» **Task details**
Pictures are not part of the copy; reproduce the remaining data exactly.

» **Data excerpt**

┏━━

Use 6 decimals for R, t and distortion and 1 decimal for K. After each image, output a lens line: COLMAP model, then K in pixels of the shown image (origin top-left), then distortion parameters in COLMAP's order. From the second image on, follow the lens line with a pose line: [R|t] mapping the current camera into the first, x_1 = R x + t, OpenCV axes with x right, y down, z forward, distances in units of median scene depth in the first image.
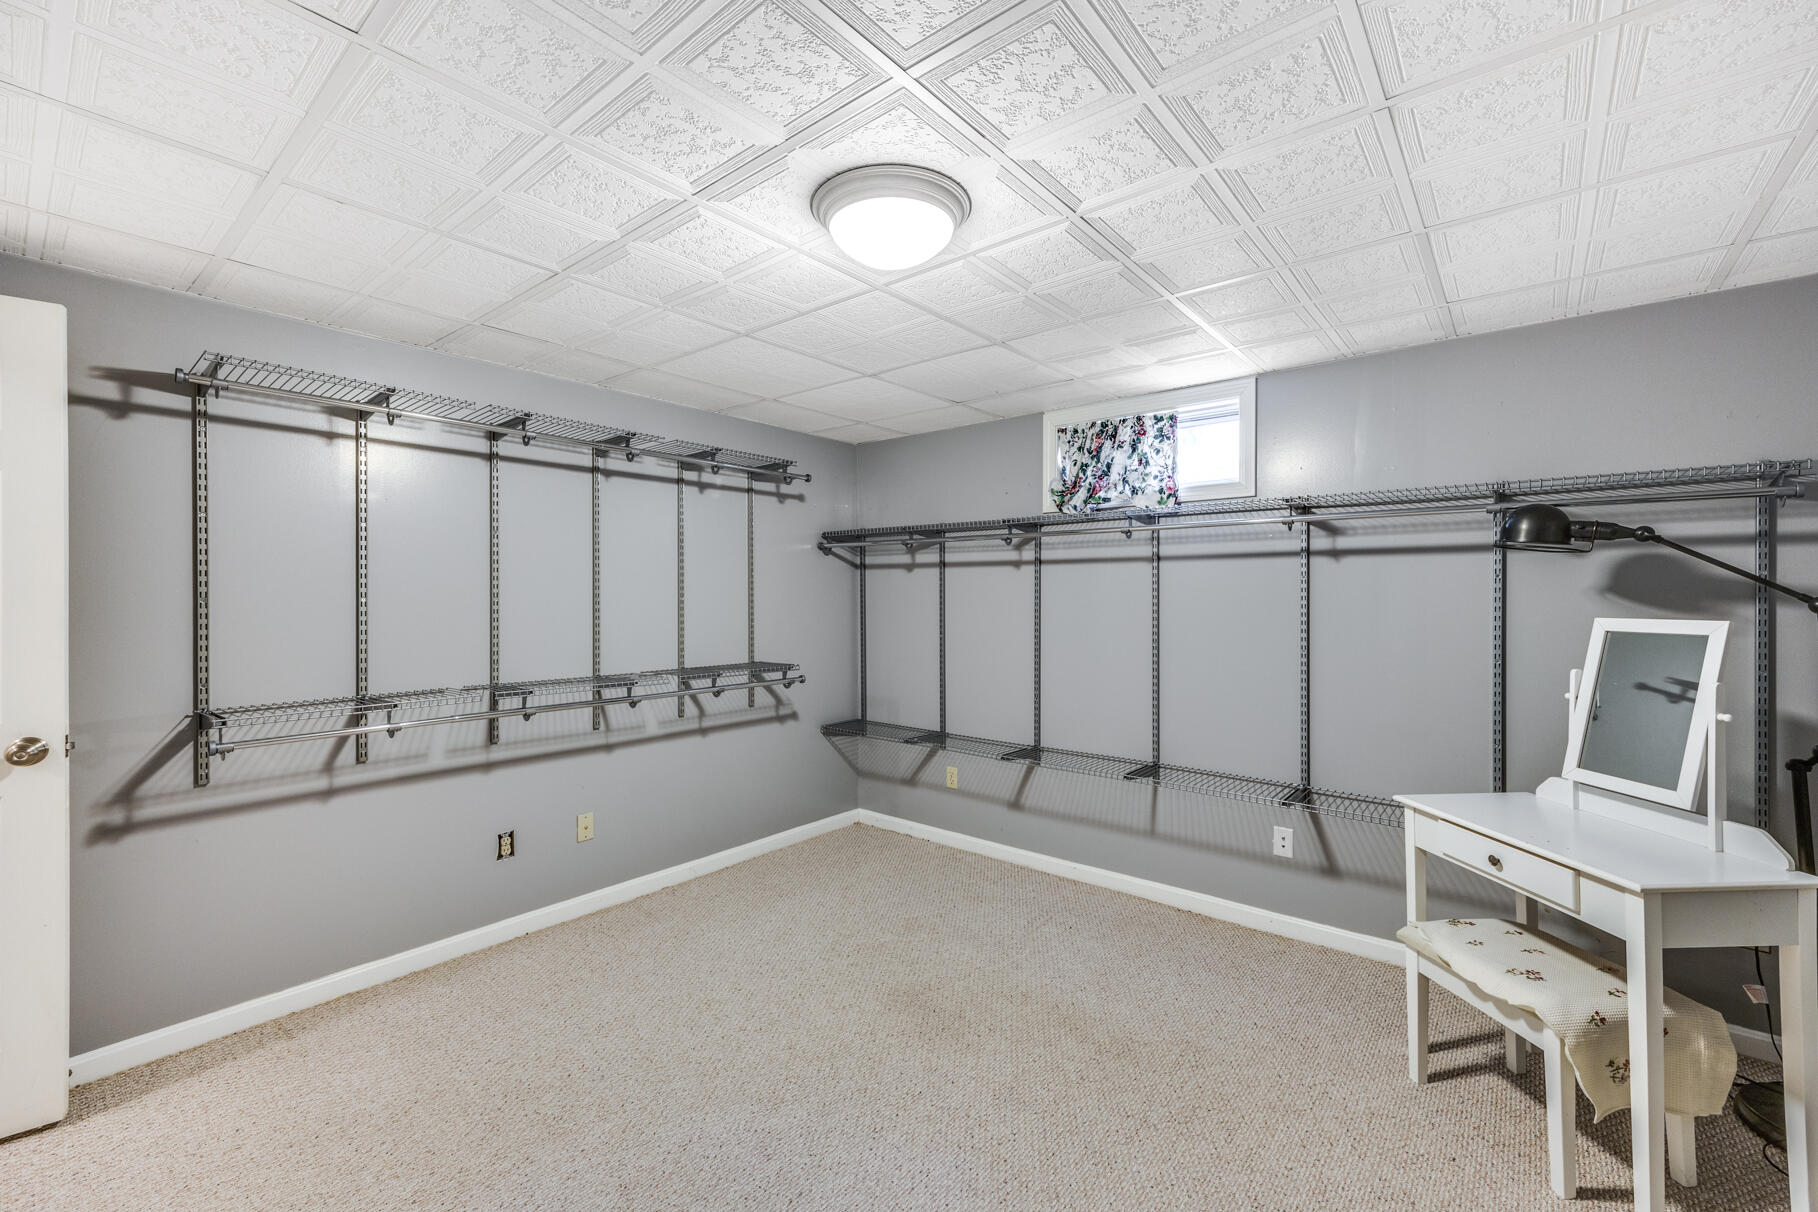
lens RADIAL K [[743.3, 0, 912.5], [0, 743.3, 600.6], [0, 0, 1]] dist [0.008968, -0.000195]
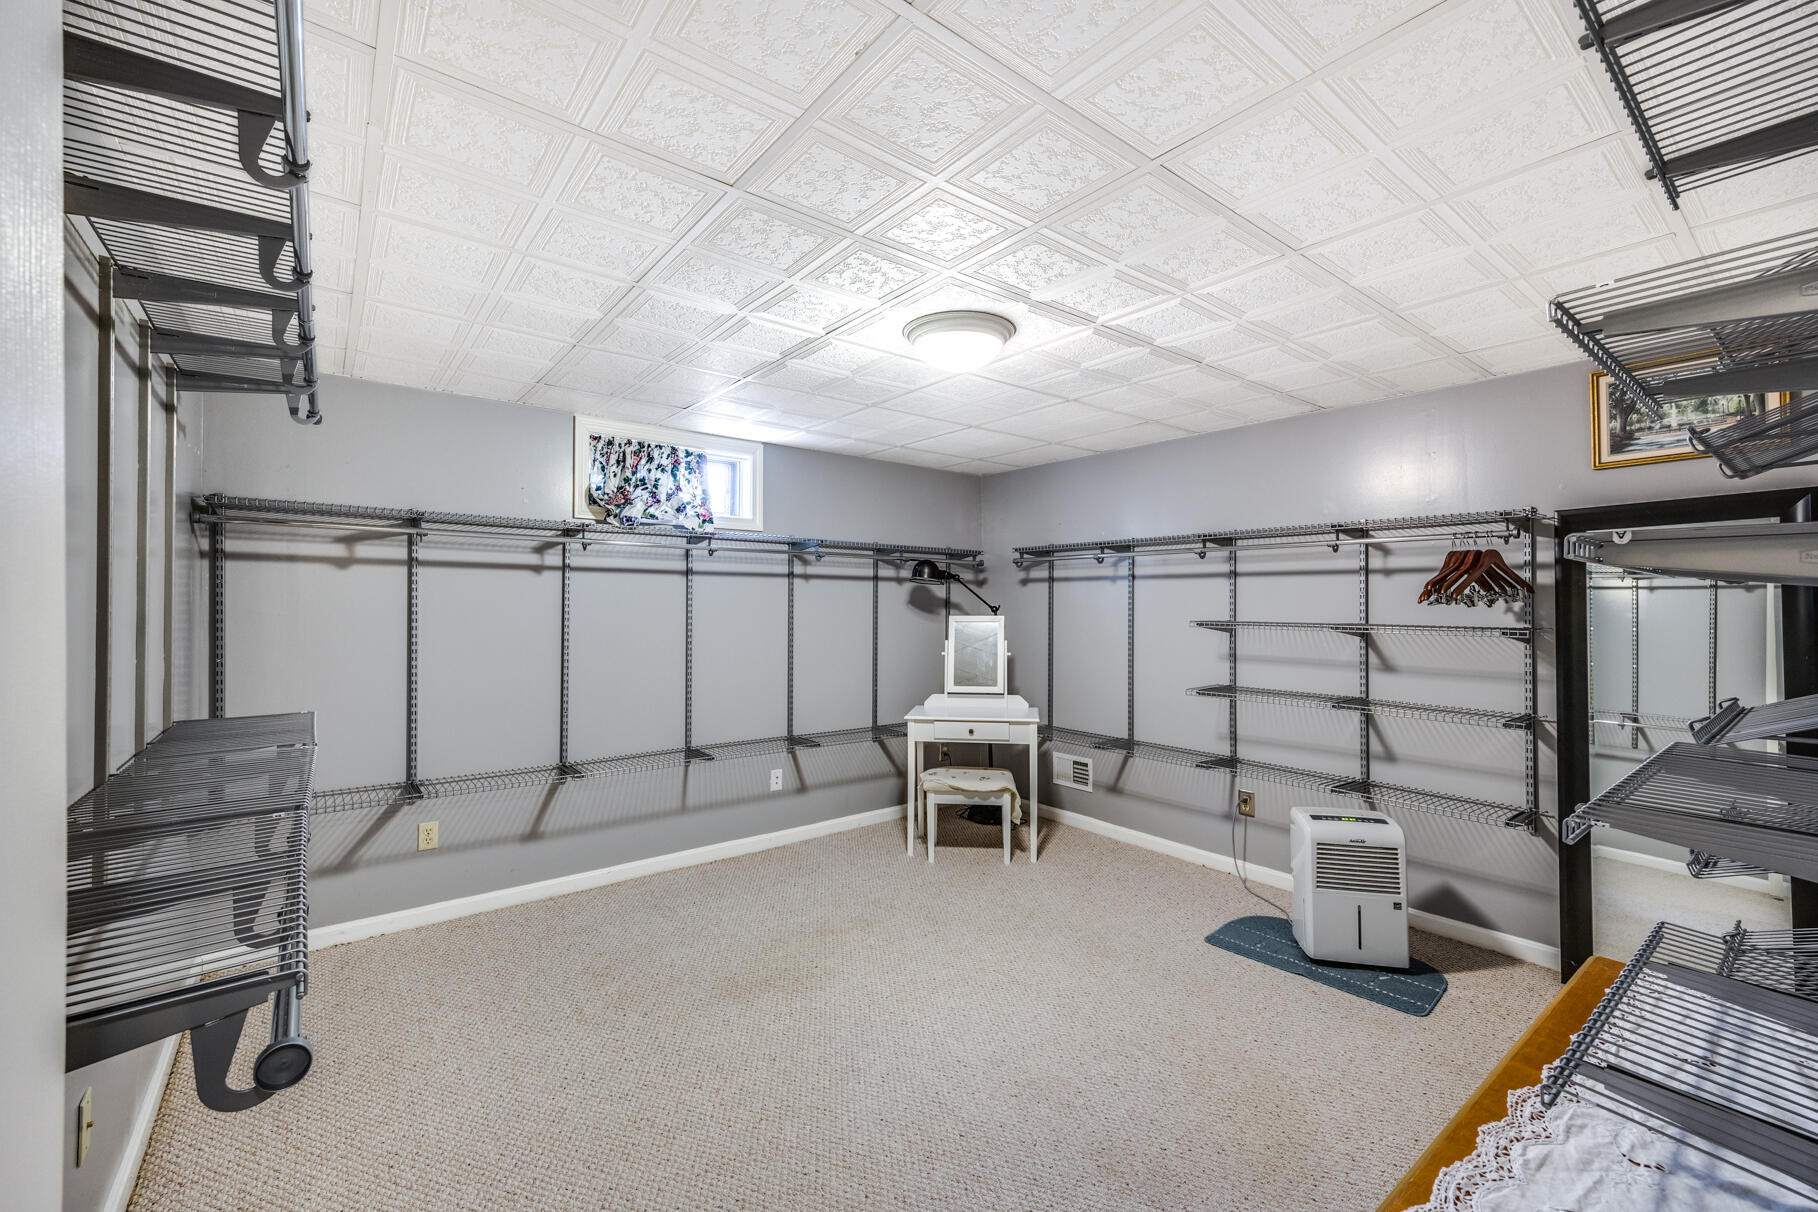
lens RADIAL K [[743.3, 0, 912.5], [0, 743.3, 600.6], [0, 0, 1]] dist [0.008968, -0.000195]
pose [[0.212368, 0.008753, 0.977150, -0.733032], [0.003972, 0.999944, -0.009820, 0.000611], [-0.977182, 0.005966, 0.212322, 0.402668]]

┗━━

» **Task result**
Use 6 decimals for R, t and distortion and 1 decimal for K. After each image, output a lens line: COLMAP model, then K in pixels of the shown image (origin top-left), then distortion parameters in COLMAP's order. From the second image on, follow the lens line with a pose line: [R|t] mapping the current camera into the first, x_1 = R x + t, OpenCV axes with x right, y down, z forward, distances in units of median scene depth in the first image.
lens RADIAL K [[743.3, 0, 912.5], [0, 743.3, 600.6], [0, 0, 1]] dist [0.008968, -0.000195]
lens RADIAL K [[743.3, 0, 912.5], [0, 743.3, 600.6], [0, 0, 1]] dist [0.008968, -0.000195]
pose [[0.212368, 0.008753, 0.977150, -0.733032], [0.003972, 0.999944, -0.009820, 0.000611], [-0.977182, 0.005966, 0.212322, 0.402668]]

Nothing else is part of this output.